Congratulations to* ChristinaRoss* on winning our December betta competition. Great picture Christina!


----------



## doggyhog (Apr 30, 2009)

CONGRATS!!!!  Well deserved!


----------



## dramaqueen (Jul 7, 2008)

YAY!! Congrats, Christina!!!


----------



## Romad (Jun 28, 2009)

Whoo Hoo!! Congrats Christina. He sure is gorgeous.


----------



## ChristinaRoss (Sep 4, 2009)

thank you thank you!
Stephan thanks you!


----------



## k stiles (Aug 29, 2009)

stephan deserves it, because he is really stunning!!!!!


congrats christina!!!!!!


----------



## BettaxFishxCrazy (Sep 5, 2009)

Congrats!!!!


----------



## loppy656 (Jul 31, 2009)

congrats! i love your fish!


----------



## AlexXx (Aug 23, 2009)

congratz <3


----------



## biokid101 (Sep 24, 2009)

Congrats!!


----------



## diruak (Dec 16, 2009)

Congratulations!


----------



## andreig09 (Dec 20, 2009)

he's very nice!!!!


----------



## opy (Dec 16, 2009)

Congratulations! Very beautiful!


----------



## Kentucky Blue (Dec 20, 2009)

wow looks gorgeous. Definatly one of my favorites that i have seen. Congrats. :]


----------



## bettamama (Dec 17, 2009)

Congrats!  
I wish I could find a Betta that pretty.


----------



## ChristinaRoss (Sep 4, 2009)

thanks everyone! hes one of my favs!


----------



## HopeInHeart (Oct 11, 2009)

Way to go Christina!


----------



## Calmwaters (Sep 2, 2009)

Congrats Christina AKA Betta Momma. LOL You already knew I loved him.

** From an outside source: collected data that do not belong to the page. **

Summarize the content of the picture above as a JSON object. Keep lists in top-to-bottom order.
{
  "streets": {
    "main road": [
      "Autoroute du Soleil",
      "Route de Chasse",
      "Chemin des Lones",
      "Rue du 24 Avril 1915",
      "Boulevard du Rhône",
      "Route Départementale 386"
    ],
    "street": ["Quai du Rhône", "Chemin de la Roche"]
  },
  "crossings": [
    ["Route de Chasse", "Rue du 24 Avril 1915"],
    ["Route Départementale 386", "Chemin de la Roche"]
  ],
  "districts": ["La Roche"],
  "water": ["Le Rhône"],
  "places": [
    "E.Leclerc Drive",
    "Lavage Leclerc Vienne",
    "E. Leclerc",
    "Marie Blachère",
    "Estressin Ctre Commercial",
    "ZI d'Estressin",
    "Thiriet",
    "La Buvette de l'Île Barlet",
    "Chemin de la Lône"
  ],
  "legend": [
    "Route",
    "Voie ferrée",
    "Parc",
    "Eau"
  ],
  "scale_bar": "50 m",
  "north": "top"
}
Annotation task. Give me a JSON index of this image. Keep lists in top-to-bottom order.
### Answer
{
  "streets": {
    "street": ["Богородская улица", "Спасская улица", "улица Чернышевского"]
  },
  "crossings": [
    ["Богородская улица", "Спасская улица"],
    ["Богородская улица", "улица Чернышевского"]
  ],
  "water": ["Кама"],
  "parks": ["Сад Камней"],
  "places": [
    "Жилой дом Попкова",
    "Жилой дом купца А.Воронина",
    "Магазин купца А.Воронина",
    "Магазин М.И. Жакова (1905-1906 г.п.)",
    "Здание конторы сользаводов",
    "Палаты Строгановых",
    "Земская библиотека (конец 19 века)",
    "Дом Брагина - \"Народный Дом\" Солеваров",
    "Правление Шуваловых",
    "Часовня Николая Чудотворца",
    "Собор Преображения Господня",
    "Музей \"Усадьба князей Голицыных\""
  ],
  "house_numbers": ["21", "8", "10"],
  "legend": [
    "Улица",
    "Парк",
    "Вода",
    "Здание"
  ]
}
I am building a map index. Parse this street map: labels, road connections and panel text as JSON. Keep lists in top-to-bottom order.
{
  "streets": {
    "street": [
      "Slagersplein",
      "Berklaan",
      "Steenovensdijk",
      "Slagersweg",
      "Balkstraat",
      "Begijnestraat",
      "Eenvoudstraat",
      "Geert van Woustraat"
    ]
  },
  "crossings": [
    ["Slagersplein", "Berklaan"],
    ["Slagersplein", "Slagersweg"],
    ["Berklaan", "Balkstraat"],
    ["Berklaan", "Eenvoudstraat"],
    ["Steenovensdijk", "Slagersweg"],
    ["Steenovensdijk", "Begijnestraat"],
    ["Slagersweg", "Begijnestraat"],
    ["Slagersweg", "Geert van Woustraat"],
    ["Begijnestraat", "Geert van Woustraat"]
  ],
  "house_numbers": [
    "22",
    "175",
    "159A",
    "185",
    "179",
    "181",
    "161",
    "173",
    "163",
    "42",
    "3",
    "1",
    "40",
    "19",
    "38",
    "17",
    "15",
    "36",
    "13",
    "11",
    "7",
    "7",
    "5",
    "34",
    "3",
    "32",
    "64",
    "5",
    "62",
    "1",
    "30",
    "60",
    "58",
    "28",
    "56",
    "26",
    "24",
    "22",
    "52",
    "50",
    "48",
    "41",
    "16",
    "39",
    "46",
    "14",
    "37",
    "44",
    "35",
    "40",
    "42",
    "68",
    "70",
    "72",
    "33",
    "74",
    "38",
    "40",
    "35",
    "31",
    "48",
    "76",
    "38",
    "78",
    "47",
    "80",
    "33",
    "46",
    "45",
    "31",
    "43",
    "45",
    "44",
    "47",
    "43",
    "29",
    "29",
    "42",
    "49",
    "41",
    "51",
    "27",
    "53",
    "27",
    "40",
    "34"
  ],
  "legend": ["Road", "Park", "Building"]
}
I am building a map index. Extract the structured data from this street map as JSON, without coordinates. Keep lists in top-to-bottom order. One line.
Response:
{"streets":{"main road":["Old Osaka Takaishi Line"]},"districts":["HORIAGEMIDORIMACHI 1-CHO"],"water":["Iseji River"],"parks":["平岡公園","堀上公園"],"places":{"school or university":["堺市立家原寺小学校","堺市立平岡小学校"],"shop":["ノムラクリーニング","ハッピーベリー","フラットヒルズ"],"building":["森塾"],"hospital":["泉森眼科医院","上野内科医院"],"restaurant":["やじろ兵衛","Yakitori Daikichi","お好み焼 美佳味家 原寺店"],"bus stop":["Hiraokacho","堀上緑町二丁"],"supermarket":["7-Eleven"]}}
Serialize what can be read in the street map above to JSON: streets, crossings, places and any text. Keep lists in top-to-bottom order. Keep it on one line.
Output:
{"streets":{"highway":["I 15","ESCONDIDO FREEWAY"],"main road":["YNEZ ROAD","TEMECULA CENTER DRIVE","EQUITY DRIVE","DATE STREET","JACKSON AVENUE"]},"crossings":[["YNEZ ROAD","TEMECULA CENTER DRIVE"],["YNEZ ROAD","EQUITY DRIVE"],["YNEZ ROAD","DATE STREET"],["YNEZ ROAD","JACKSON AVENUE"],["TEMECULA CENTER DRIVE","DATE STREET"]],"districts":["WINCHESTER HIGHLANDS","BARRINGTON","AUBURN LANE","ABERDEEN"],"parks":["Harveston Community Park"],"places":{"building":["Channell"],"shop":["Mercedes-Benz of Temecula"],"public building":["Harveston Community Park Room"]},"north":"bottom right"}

LOL


----------



## Alienbetta1 (May 9, 2010)

Congratz


----------



## Alexanderismylife (Jun 14, 2010)

He's beautiful!!!! CONGRATS!!! You sure deserve it :] What a beautiful betta!!!! :]


----------



## officialdees (Feb 1, 2010)

Congrats....beautiful betta


----------



## The Fighter (Sep 19, 2010)

Verry nice betta


----------